_Work request_:
Please reproduce all of the data below exactly, leaving each picture out.

_Dataset excerpts_:
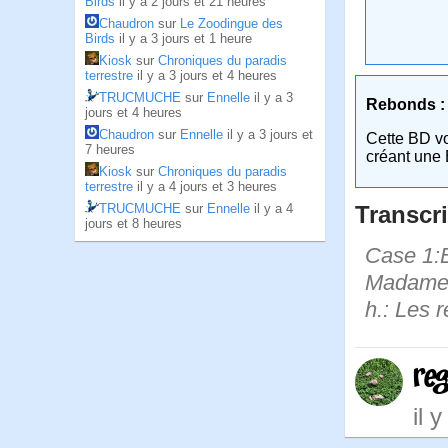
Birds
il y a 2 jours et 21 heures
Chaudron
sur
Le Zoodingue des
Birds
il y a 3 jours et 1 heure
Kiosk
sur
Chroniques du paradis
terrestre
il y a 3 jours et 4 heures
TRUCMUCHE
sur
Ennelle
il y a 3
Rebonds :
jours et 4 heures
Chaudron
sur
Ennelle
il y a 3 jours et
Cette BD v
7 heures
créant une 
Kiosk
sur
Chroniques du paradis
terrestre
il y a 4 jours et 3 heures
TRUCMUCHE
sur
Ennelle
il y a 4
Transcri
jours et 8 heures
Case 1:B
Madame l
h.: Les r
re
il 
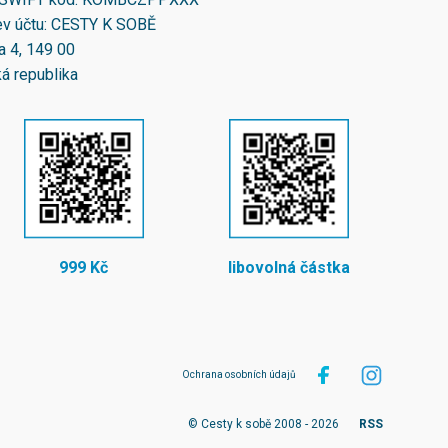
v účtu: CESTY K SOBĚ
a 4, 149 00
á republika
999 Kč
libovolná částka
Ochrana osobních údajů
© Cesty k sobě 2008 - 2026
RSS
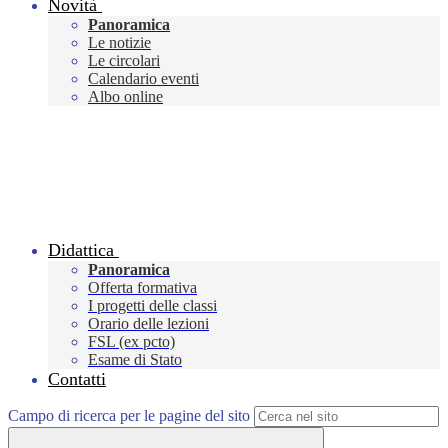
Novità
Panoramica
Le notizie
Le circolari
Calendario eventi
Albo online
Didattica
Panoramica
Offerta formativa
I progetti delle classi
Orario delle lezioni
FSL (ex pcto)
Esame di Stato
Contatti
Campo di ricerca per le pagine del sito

_Your solution_:
Birds
il y a 2 jours et 21 heures
Chaudron
sur
Le Zoodingue des
Birds
il y a 3 jours et 1 heure
Kiosk
sur
Chroniques du paradis
terrestre
il y a 3 jours et 4 heures
TRUCMUCHE
sur
Ennelle
il y a 3
Rebonds :
jours et 4 heures
Chaudron
sur
Ennelle
il y a 3 jours et
Cette BD v
7 heures
créant une 
Kiosk
sur
Chroniques du paradis
terrestre
il y a 4 jours et 3 heures
TRUCMUCHE
sur
Ennelle
il y a 4
Transcri
jours et 8 heures
Case 1:B
Madame l
h.: Les r
re
il 
v účtu: CESTY K SOBĚ
a 4, 149 00
á republika
999 Kč
libovolná částka
Ochrana osobních údajů
© Cesty k sobě 2008 - 2026
RSS
Novità
Panoramica
Le notizie
Le circolari
Calendario eventi
Albo online
Didattica
Panoramica
Offerta formativa
I progetti delle classi
Orario delle lezioni
FSL (ex pcto)
Esame di Stato
Contatti
Campo di ricerca per le pagine del sito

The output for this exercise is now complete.